Anyone familiar with structural equation modeling (SEM) will know that there are a myriad of measures and indices that researchers may use to evaluate the fit of a model. Here, we will briefly highlight one particular assessment of model fit: the chi-square (χ^{2}) test.

The chi-square test is unique among possible the measures of fit in SEM because it is a test of statistical significance. The chi-square value and model degrees of freedom can be used to calculate a *p*-value (done automatically by most SEM software). This tests the null hypothesis that the predicted model and observed data are equal. Because you want your predictions to match the actual data as closely as possible, you do not want to reject this null hypothesis. In other words, a nonsignificant result for this test indicates good model fit.

This differs from virtually all other measures of model fit, which consist of a single value that must be compared against a cutoff or benchmark that has been established by statistics scholars. For example, a typical benchmark for the comparative fit index (CFI) is .90, meaning that values of .90 or greater indicate good fit, and values less than .90 indicate poor fit. The problem here is that these benchmarks are not all universally agreed upon. For the CFI, some scholars suggest a benchmark of .90 (e.g., Schumacker & Lomax, 2010), but others may suggest a stricter benchmark of .95 (e.g., Hu & Bentler, 1999).

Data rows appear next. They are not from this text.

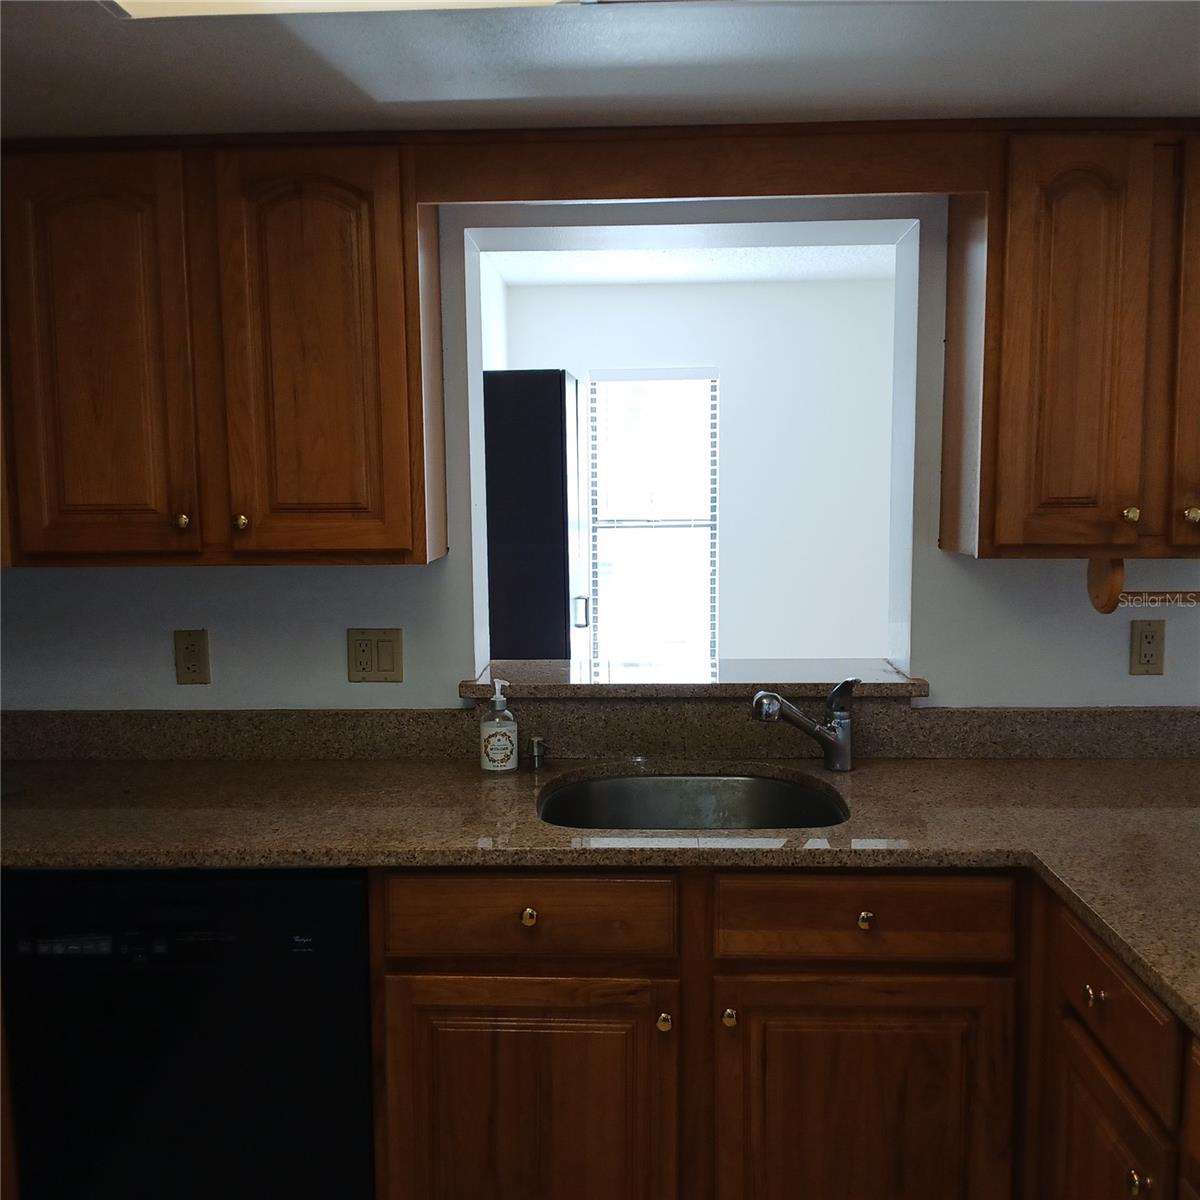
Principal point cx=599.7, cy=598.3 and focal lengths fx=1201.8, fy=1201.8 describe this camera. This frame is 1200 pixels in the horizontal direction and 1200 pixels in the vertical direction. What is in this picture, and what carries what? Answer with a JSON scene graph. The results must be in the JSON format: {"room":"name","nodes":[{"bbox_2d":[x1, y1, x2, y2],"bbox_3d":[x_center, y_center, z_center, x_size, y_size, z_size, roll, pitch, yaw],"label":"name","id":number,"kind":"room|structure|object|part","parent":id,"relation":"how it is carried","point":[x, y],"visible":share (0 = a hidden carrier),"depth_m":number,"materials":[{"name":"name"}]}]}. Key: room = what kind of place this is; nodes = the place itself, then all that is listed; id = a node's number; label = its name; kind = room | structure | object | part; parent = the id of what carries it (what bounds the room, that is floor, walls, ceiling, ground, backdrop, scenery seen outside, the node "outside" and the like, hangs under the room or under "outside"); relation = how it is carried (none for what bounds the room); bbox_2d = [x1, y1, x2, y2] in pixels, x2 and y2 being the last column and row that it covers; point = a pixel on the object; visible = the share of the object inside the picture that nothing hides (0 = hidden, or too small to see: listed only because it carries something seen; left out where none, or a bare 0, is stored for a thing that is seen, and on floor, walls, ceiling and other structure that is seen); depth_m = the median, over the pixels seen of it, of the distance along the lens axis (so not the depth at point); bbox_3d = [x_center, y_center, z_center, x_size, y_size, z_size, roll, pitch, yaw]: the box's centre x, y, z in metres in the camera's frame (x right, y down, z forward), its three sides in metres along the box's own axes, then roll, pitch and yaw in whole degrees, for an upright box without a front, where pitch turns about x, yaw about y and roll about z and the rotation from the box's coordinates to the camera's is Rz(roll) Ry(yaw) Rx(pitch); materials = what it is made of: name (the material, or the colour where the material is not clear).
{"room":"kitchen","nodes":[
{"label":"kitchen","id":0,"kind":"room"},
{"bbox_2d":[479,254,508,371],"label":"side wall","id":1,"kind":"structure","parent":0,"point":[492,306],"depth_m":5.43,"materials":[{"name":"white paint"}]},
{"bbox_2d":[0,0,1199,137],"bbox_3d":[0.235,-0.713,0.594,4.313,0.106,3.968,0,7,2],"label":"ceiling","id":2,"kind":"structure","parent":0,"point":[1132,97],"depth_m":1.81,"materials":[{"name":"white paint"}]},
{"bbox_2d":[106,0,583,18],"bbox_3d":[-0.156,-0.728,1.257,0.985,0.053,0.489,0,7,2],"label":"ceiling light","id":3,"kind":"object","parent":2,"relation":"attached to","point":[135,4],"visible":0.94,"depth_m":1.49,"materials":[{"name":"white"}]},
{"bbox_2d":[0,190,1199,710],"bbox_3d":[0.315,0.052,2.649,4.341,2.408,0.185,0,7,2],"label":"kitchen wall","id":4,"kind":"structure","parent":0,"point":[172,687],"depth_m":2.56,"materials":[{"name":"paint"}]},
{"bbox_2d":[173,628,209,684],"bbox_3d":[-0.876,0.125,2.577,0.070,0.116,0.009,0,7,2],"label":"wall outlet","id":5,"kind":"object","parent":4,"relation":"attached to","point":[187,649],"visible":0.98,"depth_m":2.58,"materials":[{"name":"beige plastic"}]},
{"bbox_2d":[1,137,447,567],"bbox_3d":[-0.771,-0.464,2.346,0.884,0.776,0.340,0,7,2],"label":"upper cabinet","id":6,"kind":"object","parent":4,"relation":"attached to","point":[64,504],"visible":0.98,"depth_m":2.20,"materials":[{"name":"brown wood"}]},
{"bbox_3d":[-0.936,-0.410,2.219,0.294,0.777,0.057,0,7,2],"label":"door","id":7,"kind":"part","parent":6,"relation":"part of","materials":[{"name":"brown wood"}]},
{"bbox_3d":[-0.781,-0.144,2.256,0.025,0.032,0.027,0,7,2],"label":"knob","id":8,"kind":"part","parent":6,"relation":"part of","materials":[{"name":"gold metal"}]},
{"bbox_3d":[-0.675,-0.144,2.263,0.025,0.032,0.027,0,7,2],"label":"knob","id":9,"kind":"part","parent":6,"relation":"part of","materials":[{"name":"gold metal"}]},
{"bbox_3d":[-0.532,-0.419,2.239,0.315,0.791,0.079,0,7,2],"label":"door","id":10,"kind":"part","parent":6,"relation":"part of","materials":[{"name":"brown wood"}]},
{"bbox_2d":[346,628,403,683],"bbox_3d":[-0.480,0.120,2.555,0.118,0.116,0.012,0,7,2],"label":"light switch","id":11,"kind":"object","parent":4,"relation":"attached to","point":[387,646],"visible":0.98,"depth_m":2.55,"materials":[{"name":"beige plastic"}]},
{"bbox_2d":[0,704,1199,761],"bbox_3d":[0.005,0.283,2.565,3.261,0.109,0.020,0,7,2],"label":"backsplash","id":12,"kind":"structure","parent":4,"relation":"attached to","point":[1004,727],"depth_m":2.55,"materials":[{"name":"stone"}]},
{"bbox_2d":[458,658,929,699],"bbox_3d":[0.195,0.171,2.667,0.991,0.034,0.324,0,7,2],"label":"window sill","id":13,"kind":"object","parent":4,"relation":"attached to","point":[730,692],"visible":0.77,"depth_m":2.56,"materials":[{"name":"stone"}]},
{"bbox_2d":[414,120,990,201],"bbox_3d":[0.184,-0.789,2.175,1.041,0.125,0.037,0,7,2],"label":"wooden valance","id":14,"kind":"object","parent":4,"relation":"attached to","point":[850,181],"visible":0.96,"depth_m":2.16,"materials":[{"name":"brown wood"}]},
{"bbox_2d":[941,123,1199,558],"bbox_3d":[1.052,-0.480,2.294,0.701,0.781,0.343,0,7,2],"label":"upper cabinet","id":15,"kind":"object","parent":4,"relation":"attached to","point":[1075,321],"visible":0.99,"depth_m":2.17,"materials":[{"name":"brown wood"}]},
{"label":"door","id":16,"kind":"part","parent":15,"relation":"part of","materials":[{"name":"brown wood"}]},
{"bbox_3d":[0.985,-0.156,2.248,0.025,0.031,0.028,0,7,2],"label":"knob","id":17,"kind":"part","parent":15,"relation":"part of","materials":[{"name":"gold metal"}]},
{"bbox_2d":[1088,553,1199,612],"bbox_3d":[1.119,-0.030,2.270,0.371,0.108,0.083,0,7,2],"label":"paper towel holder","id":18,"kind":"object","parent":15,"relation":"attached to","point":[1110,576],"visible":0.96,"depth_m":2.25,"materials":[{"name":"brown wood"}]},
{"bbox_3d":[1.152,-0.440,2.219,0.180,0.760,0.169,0,7,2],"label":"door","id":19,"kind":"part","parent":15,"relation":"part of","materials":[{"name":"brown wood"}]},
{"bbox_3d":[1.102,-0.156,2.245,0.028,0.034,0.029,0,7,2],"label":"knob","id":20,"kind":"part","parent":15,"relation":"part of","materials":[{"name":"gold metal"}]},
{"bbox_2d":[1129,618,1165,675],"bbox_3d":[1.146,0.101,2.512,0.070,0.116,0.009,0,7,2],"label":"wall outlet","id":21,"kind":"object","parent":4,"relation":"attached to","point":[1144,646],"visible":0.98,"depth_m":2.51,"materials":[{"name":"beige plastic"}]},
{"bbox_2d":[483,243,895,285],"bbox_3d":[0.714,-1.449,4.383,2.686,0.109,3.456,0,7,2],"label":"far room ceiling","id":22,"kind":"structure","parent":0,"point":[875,268],"depth_m":5.49,"materials":[{"name":"white paint"}]},
{"bbox_2d":[502,274,897,662],"bbox_3d":[0.775,-0.395,6.230,2.729,2.560,0.136,0,7,2],"label":"far room wall","id":23,"kind":"structure","parent":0,"point":[810,292],"depth_m":6.11,"materials":[{"name":"white paint"}]},
{"bbox_2d":[482,371,583,665],"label":"door","id":24,"kind":"object","parent":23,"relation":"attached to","point":[561,460],"visible":0.57,"depth_m":4.08,"materials":[{"name":"black"}]},
{"bbox_3d":[-0.072,0.052,4.502,0.042,0.117,0.034,0,7,2],"label":"door handle","id":25,"kind":"part","parent":24,"relation":"part of","materials":[{"name":"silver metal"}]},
{"bbox_2d":[582,366,720,666],"bbox_3d":[0.270,-0.347,6.095,0.685,1.624,0.091,0,7,2],"label":"window","id":26,"kind":"structure","parent":23,"relation":"in","point":[598,515],"depth_m":6.10,"materials":[{"name":"glass"}]},
{"label":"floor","id":27,"kind":"structure","parent":0,"visible":0},
{"bbox_2d":[0,866,375,1199],"bbox_3d":[-0.684,0.849,2.318,0.596,0.872,0.615,0,7,2],"label":"dishwasher","id":28,"kind":"object","parent":27,"relation":"on","point":[344,931],"visible":0.8,"depth_m":2.00,"materials":[{"name":"black"}]},
{"bbox_2d":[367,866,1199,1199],"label":"base cabinet","id":29,"kind":"object","parent":27,"relation":"on","point":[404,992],"visible":0.7,"depth_m":2.00,"materials":[{"name":"brown wood"}]},
{"bbox_3d":[-0.137,0.957,2.071,0.490,0.571,0.045,0,7,2],"label":"cabinet door","id":30,"kind":"part","parent":29,"relation":"part of","materials":[{"name":"brown wood"}]},
{"bbox_3d":[-0.124,0.543,2.057,0.028,0.031,0.029,0,7,2],"label":"knob","id":31,"kind":"part","parent":29,"relation":"part of","materials":[{"name":"gold metal"}]},
{"bbox_2d":[0,750,1199,1037],"bbox_3d":[0.060,0.436,2.067,3.239,0.042,1.205,0,7,2],"label":"countertop","id":32,"kind":"structure","parent":29,"relation":"on","point":[1010,762],"depth_m":2.20,"materials":[{"name":"brown stone"}]},
{"bbox_2d":[479,676,518,772],"bbox_3d":[-0.206,0.256,2.448,0.073,0.196,0.072,0,7,2],"label":"soap bottle","id":33,"kind":"object","parent":32,"relation":"on","point":[498,736],"visible":0.99,"depth_m":2.43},
{"bbox_2d":[529,735,548,769],"bbox_3d":[-0.127,0.318,2.494,0.039,0.059,0.052,0,7,2],"label":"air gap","id":34,"kind":"object","parent":32,"relation":"on","point":[538,753],"visible":0.99,"depth_m":2.49,"materials":[{"name":"silver metal"}]},
{"bbox_2d":[537,769,848,829],"bbox_3d":[0.176,0.493,2.295,0.612,0.192,0.489,0,7,2],"label":"sink","id":35,"kind":"object","parent":32,"relation":"in","point":[764,797],"visible":0.46,"depth_m":2.49,"materials":[{"name":"silver metal"}]},
{"bbox_2d":[751,681,856,772],"bbox_3d":[0.410,0.258,2.408,0.258,0.187,0.062,-4,8,-30],"label":"faucet","id":36,"kind":"object","parent":32,"relation":"on","point":[818,730],"visible":1,"depth_m":2.42,"materials":[{"name":"silver metal"}]},
{"bbox_3d":[0.107,0.719,2.056,0.024,0.033,0.029,0,7,2],"label":"knob","id":37,"kind":"part","parent":29,"relation":"part of","materials":[{"name":"gold metal"}]},
{"bbox_3d":[0.218,0.708,2.047,0.025,0.032,0.029,0,7,2],"label":"knob","id":38,"kind":"part","parent":29,"relation":"part of","materials":[{"name":"gold metal"}]},
{"bbox_3d":[0.455,0.965,2.059,0.499,0.602,0.090,0,7,2],"label":"cabinet door","id":39,"kind":"part","parent":29,"relation":"part of","materials":[{"name":"brown wood"}]},
{"bbox_3d":[0.449,0.546,2.048,0.028,0.031,0.030,0,7,2],"label":"knob","id":40,"kind":"part","parent":29,"relation":"part of","materials":[{"name":"gold metal"}]},
{"bbox_2d":[1024,885,1199,1199],"bbox_3d":[0.998,0.947,1.422,0.665,0.880,1.307,0,7,2],"label":"base cabinet","id":41,"kind":"object","parent":27,"relation":"on","point":[1095,1082],"visible":0.79,"depth_m":1.71,"materials":[{"name":"brown wood"}]},
{"bbox_3d":[0.726,0.584,1.774,0.027,0.032,0.032,0,7,2],"label":"knob","id":42,"kind":"part","parent":41,"relation":"part of","materials":[{"name":"gold metal"}]},
{"bbox_3d":[0.728,0.980,1.773,0.034,0.508,0.348,0,7,2],"label":"door","id":43,"kind":"part","parent":41,"relation":"part of","materials":[{"name":"brown wood"}]},
{"bbox_3d":[0.718,0.781,1.613,0.027,0.034,0.032,0,7,2],"label":"knob","id":44,"kind":"part","parent":41,"relation":"part of","materials":[{"name":"gold metal"}]}
]}

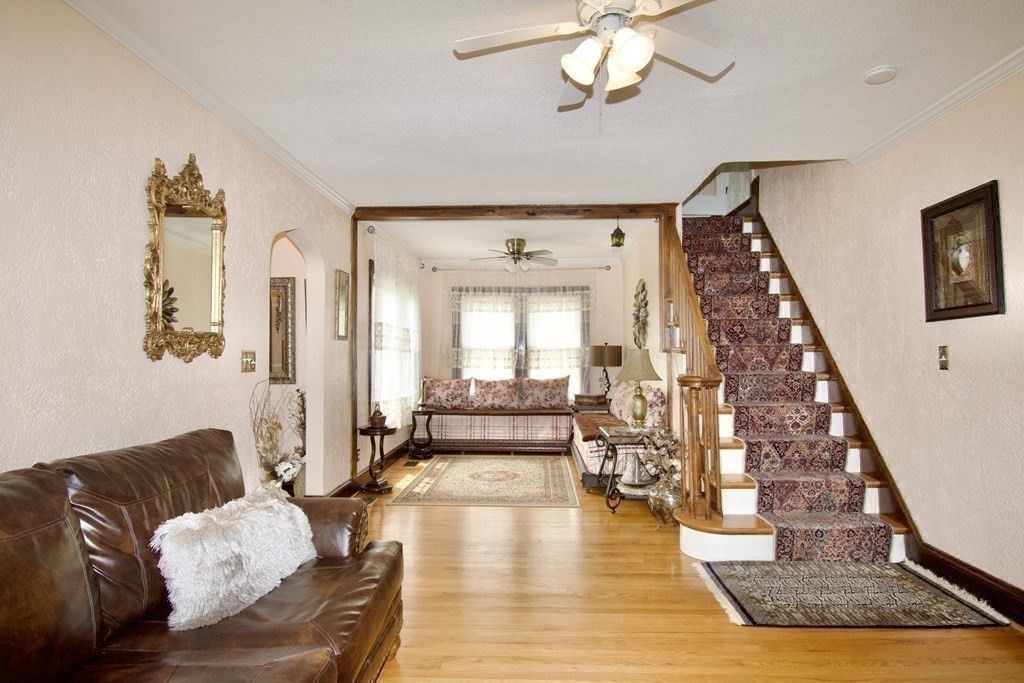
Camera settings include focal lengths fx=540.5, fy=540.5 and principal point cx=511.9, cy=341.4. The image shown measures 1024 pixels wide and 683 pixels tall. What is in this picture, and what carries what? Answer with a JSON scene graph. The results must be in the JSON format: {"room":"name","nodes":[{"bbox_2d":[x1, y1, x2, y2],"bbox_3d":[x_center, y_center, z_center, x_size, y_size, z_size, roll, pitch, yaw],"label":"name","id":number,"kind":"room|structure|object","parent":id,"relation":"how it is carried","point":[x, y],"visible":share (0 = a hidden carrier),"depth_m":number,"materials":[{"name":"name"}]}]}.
{"room":"living room","nodes":[
{"label":"living room","id":0,"kind":"room"},
{"bbox_2d":[0,0,359,502],"bbox_3d":[-1.736,-0.005,2.205,0.143,2.608,6.844,0,-2,2],"label":"left wall","id":1,"kind":"structure","parent":0,"point":[141,243],"depth_m":2.20,"materials":[{"name":"paint"}]},
{"bbox_2d":[143,153,227,362],"bbox_3d":[-1.568,-0.403,2.645,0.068,1.006,0.626,0,-2,2],"label":"wall mirror","id":2,"kind":"object","parent":1,"relation":"attached to","point":[215,271],"visible":0.99,"depth_m":2.60,"materials":[{"name":"gold mirror"}]},
{"bbox_2d":[64,0,356,214],"bbox_3d":[-1.579,-1.259,2.121,0.068,0.076,5.406,0,-2,2],"label":"left crown molding","id":3,"kind":"structure","parent":1,"relation":"attached to","point":[321,188],"depth_m":2.67,"materials":[{"name":"white paint"}]},
{"bbox_2d":[241,350,256,372],"bbox_3d":[-1.537,0.117,3.166,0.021,0.125,0.134,0,-2,2],"label":"light switch","id":4,"kind":"object","parent":1,"relation":"attached to","point":[247,359],"visible":0.97,"depth_m":3.15,"materials":[{"name":"gold metal"}]},
{"bbox_2d":[269,275,295,385],"bbox_3d":[-1.999,-0.086,4.353,0.539,0.866,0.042,0,-2,2],"label":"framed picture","id":5,"kind":"object","parent":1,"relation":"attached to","point":[283,313],"visible":0.5,"depth_m":4.34},
{"bbox_2d":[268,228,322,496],"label":"arched doorway","id":6,"kind":"object","parent":1,"relation":"in","point":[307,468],"visible":0.45,"depth_m":4.22,"materials":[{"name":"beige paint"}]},
{"bbox_2d":[334,269,348,339],"bbox_3d":[-1.453,-0.301,4.615,0.027,0.583,0.301,0,-2,2],"label":"picture frame","id":7,"kind":"object","parent":1,"relation":"attached to","point":[341,291],"visible":0.99,"depth_m":4.59,"materials":[{"name":"gold"}]},
{"bbox_2d":[357,223,421,470],"bbox_3d":[-1.486,0.116,6.624,0.160,2.637,3.030,0,-2,2],"label":"far left wall","id":8,"kind":"structure","parent":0,"point":[365,251],"depth_m":5.46,"materials":[{"name":"paint"}]},
{"bbox_2d":[327,439,410,497],"bbox_3d":[-1.422,1.315,5.362,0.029,0.131,4.146,0,-2,2],"label":"baseboard","id":9,"kind":"structure","parent":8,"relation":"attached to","point":[347,486],"depth_m":5.18,"materials":[{"name":"brown wood"}]},
{"bbox_2d":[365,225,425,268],"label":"curtain rod","id":10,"kind":"object","parent":8,"relation":"attached to","point":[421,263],"visible":0.65,"depth_m":5.86,"materials":[{"name":"metal"}]},
{"bbox_2d":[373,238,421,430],"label":"lace curtain","id":11,"kind":"object","parent":10,"relation":"hanging from","point":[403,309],"visible":0.65,"depth_m":6.17,"materials":[{"name":"white fabric"}]},
{"bbox_2d":[371,256,420,425],"bbox_3d":[-1.407,0.054,6.521,0.164,1.760,1.902,0,-2,2],"label":"side window","id":12,"kind":"structure","parent":8,"relation":"in","point":[375,367],"depth_m":6.20,"materials":[{"name":"white glass"}]},
{"bbox_2d":[368,217,658,266],"bbox_3d":[0.002,-1.283,6.516,3.309,0.191,2.916,0,-2,2],"label":"far ceiling","id":13,"kind":"structure","parent":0,"point":[554,247],"depth_m":6.33,"materials":[{"name":"white paint"}]},
{"bbox_2d":[470,238,558,272],"bbox_3d":[0.047,-0.992,6.305,1.042,0.388,1.022,0,-2,2],"label":"ceiling fan","id":14,"kind":"object","parent":13,"relation":"attached to","point":[514,245],"visible":1,"depth_m":6.21,"materials":[{"name":"metal"}]},
{"bbox_2d":[420,263,625,407],"bbox_3d":[0.169,0.156,7.775,3.068,2.625,0.154,0,-2,2],"label":"back wall","id":15,"kind":"structure","parent":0,"point":[584,279],"depth_m":7.71,"materials":[{"name":"paint"}]},
{"bbox_2d":[426,264,610,272],"bbox_3d":[0.094,-1.043,7.596,2.818,0.069,0.142,0,-2,2],"label":"curtain rod","id":16,"kind":"object","parent":15,"relation":"attached to","point":[435,269],"visible":0.88,"depth_m":7.55,"materials":[{"name":"metal"}]},
{"bbox_2d":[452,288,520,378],"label":"curtain","id":17,"kind":"object","parent":16,"relation":"hanging from","point":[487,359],"visible":0.68,"depth_m":7.89,"materials":[{"name":"white fabric"}]},
{"bbox_2d":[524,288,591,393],"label":"curtain","id":18,"kind":"object","parent":16,"relation":"hanging from","point":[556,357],"visible":0.7,"depth_m":7.81,"materials":[{"name":"white fabric"}]},
{"bbox_2d":[449,286,590,396],"bbox_3d":[0.134,0.081,7.817,2.021,1.675,0.147,0,-2,2],"label":"back window","id":19,"kind":"structure","parent":15,"relation":"in","point":[522,343],"depth_m":7.81,"materials":[{"name":"glass"}]},
{"bbox_2d":[76,0,1023,209],"bbox_3d":[0.302,-1.357,2.213,4.438,0.137,6.889,0,-2,2],"label":"ceiling","id":20,"kind":"structure","parent":0,"point":[862,66],"depth_m":2.74,"materials":[{"name":"white paint"}]},
{"bbox_2d":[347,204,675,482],"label":"wooden beam frame","id":21,"kind":"structure","parent":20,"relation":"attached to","point":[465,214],"depth_m":4.91,"materials":[{"name":"brown wood"}]},
{"bbox_2d":[610,219,625,247],"bbox_3d":[1.018,-1.063,5.210,0.141,0.302,0.143,0,-2,2],"label":"hanging lantern","id":22,"kind":"object","parent":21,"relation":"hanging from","point":[616,243],"visible":1,"depth_m":5.17,"materials":[{"name":"metal"}]},
{"bbox_2d":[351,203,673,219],"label":"ceiling beam","id":23,"kind":"structure","parent":20,"relation":"attached to","point":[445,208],"depth_m":4.94,"materials":[{"name":"brown wood"}]},
{"bbox_2d":[451,0,735,112],"bbox_3d":[0.347,-1.062,1.980,1.083,0.541,1.082,0,-2,2],"label":"ceiling fan","id":24,"kind":"object","parent":20,"relation":"hanging from","point":[574,74],"visible":0.99,"depth_m":1.99,"materials":[{"name":"white metal"}]},
{"bbox_2d":[864,65,896,83],"bbox_3d":[1.768,-1.282,2.596,0.131,0.037,0.132,0,-2,2],"label":"smoke detector","id":25,"kind":"object","parent":20,"relation":"attached to","point":[878,72],"visible":0.99,"depth_m":2.57,"materials":[{"name":"white plastic"}]},
{"bbox_2d":[616,220,669,428],"bbox_3d":[1.536,0.117,6.339,0.132,2.638,3.045,0,-2,2],"label":"right wall","id":26,"kind":"structure","parent":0,"point":[634,275],"depth_m":5.72,"materials":[{"name":"paint"}]},
{"bbox_2d":[632,279,648,349],"bbox_3d":[1.387,-0.288,5.881,0.078,0.786,0.653,0,-2,2],"label":"wall decoration","id":27,"kind":"object","parent":26,"relation":"attached to","point":[642,291],"visible":0.97,"depth_m":5.82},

Given the subjectivity of evaluating fit based on benchmarks, it may seem like the chi-square test should be the most objective and useful metric. However, this is not the case. In fact, the chi-square test may actually be the LEAST useful metric for model fit. The reason why the chi-square test is not very useful is because of its sensitivity to sample size. The larger the sample size, the greater the chances of obtaining a statistically significant chi-square. And given that most scholars agree that SEM should only be conducted with large sample sizes (usually meaning hundreds of participants), the chi-square test is all but guaranteed to be significant, even at higher significance cutoffs (e.g., .01 or .001). Because the chi-square test will be significant no matter what, it does not provide any useful information, and other measures of fit need to be considered.

As a final note, it is worth mentioning that the chi-square statistic itself (along with its degrees of freedom) can be a useful measure of model fit; it is just the significance test that ends up being useless. Some scholars recommend using the chi-square divided by the degrees of freedom (χ^{2}/*df*) as a measure of model fit, with values of 5 or less being a common benchmark.

**References**

Hu, L., & Bentler, P. M. (1999). Cutoff criteria for fit indexes in covariance structure analysis: Conventional criteria versus new alternatives. *Structural Equation Modeling, 6*, 1-55.

Schumacker, R. E., & Lomax, R. G. (2010). *A beginner’s guide to structural equation modeling* (3rd ed.). New York, NY: Routledge Academic.